“Existem dois tipos de conhecimento. Ou sabemos sobre o assunto ou sabemos onde encontrar informação sobre ele”
Samuel Johnson, filósofo inglês (1709-1784)
O ser humano tem uma característica curiosa. Inventa coisas mais avançadas do que ele mesmo é capaz de entender e lidar. Inventou, por exemplo, o automóvel, e demorou um bom tempo para criar a autoescola, a carteira de motorista e as demais regras para o uso da nova máquina pelas ruas. O mesmo acontece hoje com o avassalador avanço da tecnologia em todos os aspectos da vida. Recursos são criados a cada dia, eles vão mudando o dia a dia, mas o resto patina sem andar lado a lado com esses avanços. A educação é um bom exemplo.
A lousa foi trocada por projetores, o giz pelo mouse – mas isso é o mesmo que houve com um invento chamado televisão, que, durante muito tempo, foi apenas o rádio com imagens. O ser humano não sabia o que fazer com o que havia criado. A tecnologia, na verdade, não transformou apenas as ferramentas de um mesmo conteúdo. Ela está mudando a própria forma com que os seres humanos se relacionam com os outros, consigo mesmo e com a vida. É por isso que estudiosos e pesquisadores no mundo todo estão debruçados em estudar e desenvolver as competências necessárias para que o mundo avance no século 21.

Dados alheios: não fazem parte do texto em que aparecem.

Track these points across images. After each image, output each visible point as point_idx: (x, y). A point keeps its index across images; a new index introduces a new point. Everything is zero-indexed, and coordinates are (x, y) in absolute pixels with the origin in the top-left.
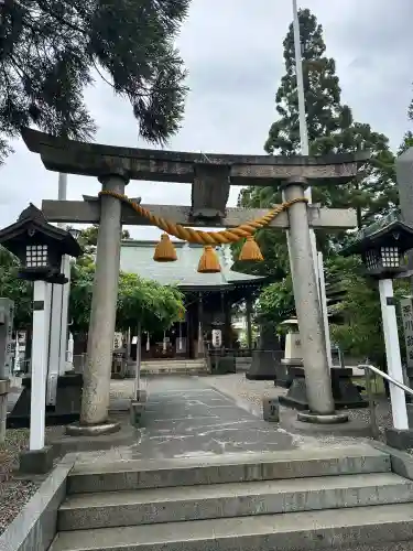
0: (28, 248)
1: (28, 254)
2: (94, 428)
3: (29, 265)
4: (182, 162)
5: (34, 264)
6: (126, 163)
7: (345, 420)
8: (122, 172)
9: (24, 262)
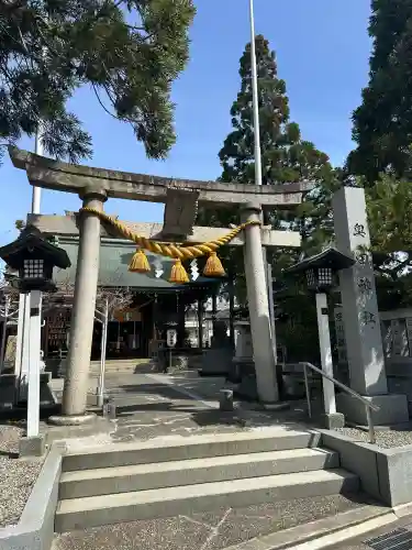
0: (26, 262)
1: (26, 266)
2: (75, 419)
3: (27, 276)
4: (156, 185)
5: (31, 276)
6: (106, 184)
7: (287, 408)
8: (102, 192)
9: (22, 274)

“Tenho sérias dúvidas sobre a sobrevivências nos próximos 10, 15 anos, do modelo tradicional de ensino professor-aluno”, disse Richard Elmore, professor da Faculdade de Educação da Universidade Harvard, à revista americana de tecnologia Wired. No lugar desse modelo, acredita ele, virá um modo de aprendizado baseado na tecnologia que a criança acesse múltiplos recursos, conduzida por sua própria curiosidade e ritmo. A falta de um professor dizendo o que o aluno tem que aprender – e cobrando dele isso, por meio de tarefas e provas – causa urticária em muitos educadores, convictos da sua importância indispensável.
Elmore discorda. Para ele, os educadores tendem a subestimar a capacidade das crianças de controlar seu próprio processo de aprendizagem. E subestimam porque acham que aprender continua sendo memorizar, quando na verdade trata-se de acessar e analisar uma imensa riqueza de informações disponíveis ao alcance de um dedo. “A grande questão é se queremos desenvolver uma geração de pessoas com domínio de sua própria capacidade de aprender ou se queremos perpetuar nossa obsessão em treinar pessoas a reproduzir a partir da memória aquilo que a atual geração de adultos acha que eles devem saber.”
O professor Elmore, a bem da verdade, repercute o que o filósofo Samuel Johnson disse há quase 250 anos. Se já valiam na época, quando tudo o que havia eram bibliotecas, valem ainda mais hoje. As competências para o século 21 passam obrigatoriamente pela capacidade de lidar sozinho, sem mediação, com a avalanche de informações que serpenteiam num rio chamado internet. Mas essa é só uma parte do caminho. Não basta, neste admirável mundo novo, apenas saber lidar sozinho com o conhecimento. Se o professor tradicional perde importância, surge no seu lugar algo mais desafiador. O National Research Council, uma instituição americana dedicada a fazer pesquisas que ajudam governos a criar políticas públicas, propôs as competências para o século 21 em três grandes campos.
O primeiro, chamado de cognitivo, é o mais óbvio e esperado. Ele se refere à capacidade da pessoa de aprender e memorizar conhecimentos e é a base do ensino tradicional. A situação fica mais complicada – e requer muitas pesquisas ainda – com o segundo campo, batizado de intrapessoal, que se refere à capacidade do estudante de lidar com suas emoções, como frustrações e determinação para atingir um objetivo. Talvez a mais complexa competência de todas seja a interpessoal, que envolve a habilidade de se relacionar com os outros, de interagir com ideias diferentes e tirar conclusões positivas delas, com respeito à opinião alheia. O ser humano, basta pensar na vida diária, não é muito bom nisso, de tão bem ensinado que é a ser individualista. Quem sabe seja por isso que o professor tenha sido tão indispensável até hoje – e que os melhores não sejam os que melhor ensinam, mas os que mais motivam.